# [TASK ITEM A]
Answer these questions about the passage on T-Men:
(i) In what year was T-Men released?
(ii) Who directed the film?
(iii) What do the government agents infiltrate in the film's narrative?

# [EXCERPTED PASSAGE]
There are countless film
noirs meriting Blu-ray treatment, but perhaps none so deserving as T-Men (1947), arguably the best of the
documentary-style noirs of the late 1940s, distinguished by its uncompromising
tone, stylish direction and brilliant cinematography. While many individuals
contributed to its success, the film was above all a triumph of creative
collaboration between two of Hollywood’s greatest visual artists: director
Anthony Mann and cinematographer John Alton. The two capitalized on the film’s
narrative—government agents infiltrating a counterfeiting ring in an underworld
of sudden cruelty and shifting allegiances—to push the noir/crime film to new
extremes of stylized violence and subjective intensity.

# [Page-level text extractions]
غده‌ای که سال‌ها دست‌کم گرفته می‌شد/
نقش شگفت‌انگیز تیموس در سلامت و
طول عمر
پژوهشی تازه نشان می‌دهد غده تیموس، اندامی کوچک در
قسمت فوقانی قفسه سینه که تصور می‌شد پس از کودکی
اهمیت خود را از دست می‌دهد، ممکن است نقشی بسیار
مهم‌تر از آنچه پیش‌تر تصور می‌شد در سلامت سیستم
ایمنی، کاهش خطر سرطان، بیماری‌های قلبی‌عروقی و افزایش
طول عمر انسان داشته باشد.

* * *

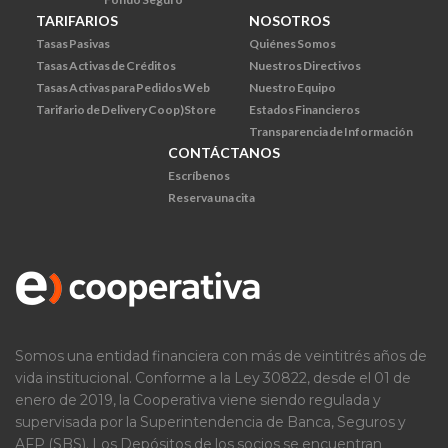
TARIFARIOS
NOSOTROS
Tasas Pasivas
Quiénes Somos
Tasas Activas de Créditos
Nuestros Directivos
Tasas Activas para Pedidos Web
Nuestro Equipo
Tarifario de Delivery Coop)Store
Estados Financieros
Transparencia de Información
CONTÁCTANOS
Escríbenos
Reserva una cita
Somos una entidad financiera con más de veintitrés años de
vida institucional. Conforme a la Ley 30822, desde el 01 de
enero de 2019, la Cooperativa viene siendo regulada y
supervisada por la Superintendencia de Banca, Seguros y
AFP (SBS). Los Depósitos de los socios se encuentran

--

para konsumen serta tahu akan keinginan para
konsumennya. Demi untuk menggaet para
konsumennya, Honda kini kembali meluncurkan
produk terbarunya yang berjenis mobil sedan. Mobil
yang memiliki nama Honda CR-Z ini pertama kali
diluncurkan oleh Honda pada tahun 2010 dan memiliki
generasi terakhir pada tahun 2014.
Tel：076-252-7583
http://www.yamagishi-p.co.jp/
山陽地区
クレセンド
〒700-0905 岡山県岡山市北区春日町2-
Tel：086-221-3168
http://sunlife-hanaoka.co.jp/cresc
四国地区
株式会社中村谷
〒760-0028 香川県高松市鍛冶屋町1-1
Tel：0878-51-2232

# [TASK ITEM B]
Pull out every line of the records that contains the word "Somos".

# [ANSWER SPACE A]
(i) 1947
(ii) Anthony Mann
(iii) A counterfeiting ring

# [ANSWER SPACE B]
Quiénes Somos
Somos una entidad financiera con más de veintitrés años de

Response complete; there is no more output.